TASK DATA
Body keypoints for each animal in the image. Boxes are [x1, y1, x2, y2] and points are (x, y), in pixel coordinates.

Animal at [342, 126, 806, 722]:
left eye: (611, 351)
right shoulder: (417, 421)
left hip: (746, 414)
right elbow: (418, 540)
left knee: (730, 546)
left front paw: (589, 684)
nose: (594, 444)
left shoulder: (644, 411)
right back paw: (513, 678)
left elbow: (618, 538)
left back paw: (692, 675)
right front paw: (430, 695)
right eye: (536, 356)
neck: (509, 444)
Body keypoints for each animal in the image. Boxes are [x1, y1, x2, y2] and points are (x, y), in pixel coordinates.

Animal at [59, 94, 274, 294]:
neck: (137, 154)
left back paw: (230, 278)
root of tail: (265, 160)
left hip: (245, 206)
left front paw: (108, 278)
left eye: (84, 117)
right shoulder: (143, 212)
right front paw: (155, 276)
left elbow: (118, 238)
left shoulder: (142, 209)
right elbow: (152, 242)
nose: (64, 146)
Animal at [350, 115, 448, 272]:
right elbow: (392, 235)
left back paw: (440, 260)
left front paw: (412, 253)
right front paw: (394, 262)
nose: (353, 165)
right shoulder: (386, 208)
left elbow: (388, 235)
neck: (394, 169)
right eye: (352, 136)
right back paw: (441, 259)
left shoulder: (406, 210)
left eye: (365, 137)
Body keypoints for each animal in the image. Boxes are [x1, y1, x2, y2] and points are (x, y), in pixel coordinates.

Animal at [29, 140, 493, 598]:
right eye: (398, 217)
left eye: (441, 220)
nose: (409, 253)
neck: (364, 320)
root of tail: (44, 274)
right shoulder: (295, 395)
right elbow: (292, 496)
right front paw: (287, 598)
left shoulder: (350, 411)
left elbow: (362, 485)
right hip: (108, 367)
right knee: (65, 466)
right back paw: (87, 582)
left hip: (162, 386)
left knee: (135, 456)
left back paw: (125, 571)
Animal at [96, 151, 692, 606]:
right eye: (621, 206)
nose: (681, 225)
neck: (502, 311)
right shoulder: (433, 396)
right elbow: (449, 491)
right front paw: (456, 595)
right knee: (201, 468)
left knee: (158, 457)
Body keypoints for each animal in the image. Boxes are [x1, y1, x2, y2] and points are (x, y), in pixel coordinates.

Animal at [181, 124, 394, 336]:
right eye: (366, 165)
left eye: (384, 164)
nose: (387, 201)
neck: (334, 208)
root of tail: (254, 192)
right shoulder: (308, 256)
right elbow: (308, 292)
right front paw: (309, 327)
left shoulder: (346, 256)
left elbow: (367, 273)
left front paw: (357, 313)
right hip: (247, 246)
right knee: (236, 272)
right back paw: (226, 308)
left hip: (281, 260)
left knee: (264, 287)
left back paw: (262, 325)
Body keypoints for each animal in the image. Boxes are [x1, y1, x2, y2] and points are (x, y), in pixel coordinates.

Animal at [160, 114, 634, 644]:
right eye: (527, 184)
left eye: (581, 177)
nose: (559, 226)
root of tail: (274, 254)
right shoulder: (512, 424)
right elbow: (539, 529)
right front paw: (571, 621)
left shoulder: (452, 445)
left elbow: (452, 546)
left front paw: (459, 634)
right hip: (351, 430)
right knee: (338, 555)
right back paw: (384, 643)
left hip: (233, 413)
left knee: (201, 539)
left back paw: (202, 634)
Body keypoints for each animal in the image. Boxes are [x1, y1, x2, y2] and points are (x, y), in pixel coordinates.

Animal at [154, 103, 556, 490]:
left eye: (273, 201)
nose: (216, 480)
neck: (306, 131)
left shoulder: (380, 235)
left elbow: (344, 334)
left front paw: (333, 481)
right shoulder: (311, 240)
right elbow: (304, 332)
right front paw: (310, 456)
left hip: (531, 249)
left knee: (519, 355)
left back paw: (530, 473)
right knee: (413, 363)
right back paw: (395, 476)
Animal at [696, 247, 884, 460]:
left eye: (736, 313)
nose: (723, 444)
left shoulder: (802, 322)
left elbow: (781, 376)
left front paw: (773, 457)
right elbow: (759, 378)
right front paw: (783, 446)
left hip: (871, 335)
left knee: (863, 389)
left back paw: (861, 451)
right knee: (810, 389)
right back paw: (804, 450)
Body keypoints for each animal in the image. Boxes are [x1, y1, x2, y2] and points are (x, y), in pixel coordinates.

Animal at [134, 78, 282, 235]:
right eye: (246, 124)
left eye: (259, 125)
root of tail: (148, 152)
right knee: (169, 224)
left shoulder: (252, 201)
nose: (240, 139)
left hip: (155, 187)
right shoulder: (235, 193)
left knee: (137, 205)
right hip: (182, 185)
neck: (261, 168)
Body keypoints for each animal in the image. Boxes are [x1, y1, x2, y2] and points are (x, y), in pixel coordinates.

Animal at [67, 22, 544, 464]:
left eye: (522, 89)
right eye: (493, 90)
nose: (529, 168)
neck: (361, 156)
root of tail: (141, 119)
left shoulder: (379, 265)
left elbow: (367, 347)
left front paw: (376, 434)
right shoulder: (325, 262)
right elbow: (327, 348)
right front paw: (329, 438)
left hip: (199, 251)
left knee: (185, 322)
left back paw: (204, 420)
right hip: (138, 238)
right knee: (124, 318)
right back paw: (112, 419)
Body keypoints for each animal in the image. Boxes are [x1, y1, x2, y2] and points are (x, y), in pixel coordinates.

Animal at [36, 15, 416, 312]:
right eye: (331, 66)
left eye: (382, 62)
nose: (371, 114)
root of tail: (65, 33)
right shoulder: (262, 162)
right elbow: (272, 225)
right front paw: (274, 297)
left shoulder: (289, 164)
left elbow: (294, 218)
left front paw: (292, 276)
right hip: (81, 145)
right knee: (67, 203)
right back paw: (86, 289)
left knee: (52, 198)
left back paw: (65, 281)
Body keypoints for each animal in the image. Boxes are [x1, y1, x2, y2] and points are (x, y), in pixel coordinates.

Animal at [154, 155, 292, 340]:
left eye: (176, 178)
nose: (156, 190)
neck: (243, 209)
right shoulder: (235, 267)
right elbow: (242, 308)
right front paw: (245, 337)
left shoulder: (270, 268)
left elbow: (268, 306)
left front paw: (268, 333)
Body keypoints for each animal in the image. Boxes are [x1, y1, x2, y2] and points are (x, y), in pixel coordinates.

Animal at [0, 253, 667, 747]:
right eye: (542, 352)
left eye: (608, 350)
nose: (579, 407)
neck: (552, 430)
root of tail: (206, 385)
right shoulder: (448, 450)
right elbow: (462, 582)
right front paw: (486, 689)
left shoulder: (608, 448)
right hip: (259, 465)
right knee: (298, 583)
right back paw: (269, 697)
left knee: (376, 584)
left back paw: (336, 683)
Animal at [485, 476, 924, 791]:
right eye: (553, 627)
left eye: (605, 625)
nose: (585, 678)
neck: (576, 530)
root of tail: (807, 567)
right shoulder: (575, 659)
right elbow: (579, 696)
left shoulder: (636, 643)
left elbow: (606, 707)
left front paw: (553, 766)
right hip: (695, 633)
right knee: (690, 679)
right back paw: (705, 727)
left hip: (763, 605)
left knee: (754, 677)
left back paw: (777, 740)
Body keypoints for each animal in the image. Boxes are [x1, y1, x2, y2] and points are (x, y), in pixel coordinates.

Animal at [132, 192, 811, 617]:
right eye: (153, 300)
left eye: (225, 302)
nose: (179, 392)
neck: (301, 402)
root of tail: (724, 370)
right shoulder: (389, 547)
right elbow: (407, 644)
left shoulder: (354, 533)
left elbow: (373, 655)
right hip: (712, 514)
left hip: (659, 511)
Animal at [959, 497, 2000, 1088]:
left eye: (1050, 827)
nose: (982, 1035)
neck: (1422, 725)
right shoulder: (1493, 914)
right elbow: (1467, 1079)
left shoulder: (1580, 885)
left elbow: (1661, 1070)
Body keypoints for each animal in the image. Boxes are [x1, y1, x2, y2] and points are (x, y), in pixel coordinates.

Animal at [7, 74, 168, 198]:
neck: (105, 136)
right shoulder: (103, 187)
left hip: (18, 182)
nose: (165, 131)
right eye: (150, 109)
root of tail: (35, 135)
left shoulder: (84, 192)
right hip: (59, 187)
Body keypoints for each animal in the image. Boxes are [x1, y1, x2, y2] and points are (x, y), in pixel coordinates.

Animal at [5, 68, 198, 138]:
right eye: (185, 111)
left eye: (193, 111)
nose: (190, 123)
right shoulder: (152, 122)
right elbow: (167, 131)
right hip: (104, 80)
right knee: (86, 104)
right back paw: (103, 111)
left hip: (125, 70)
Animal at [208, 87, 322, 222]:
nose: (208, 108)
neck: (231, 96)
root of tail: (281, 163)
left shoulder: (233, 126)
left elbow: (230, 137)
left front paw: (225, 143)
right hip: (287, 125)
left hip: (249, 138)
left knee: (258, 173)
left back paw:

REQUIREMENT
Please copy every line of the records above in which "tail" appears.

COMPLETED TASK
root of tail: (265, 160)
root of tail: (44, 274)
root of tail: (254, 192)
root of tail: (274, 254)
root of tail: (148, 152)
root of tail: (141, 119)
root of tail: (65, 33)
root of tail: (206, 385)
root of tail: (807, 567)
root of tail: (724, 370)
root of tail: (35, 135)
root of tail: (281, 163)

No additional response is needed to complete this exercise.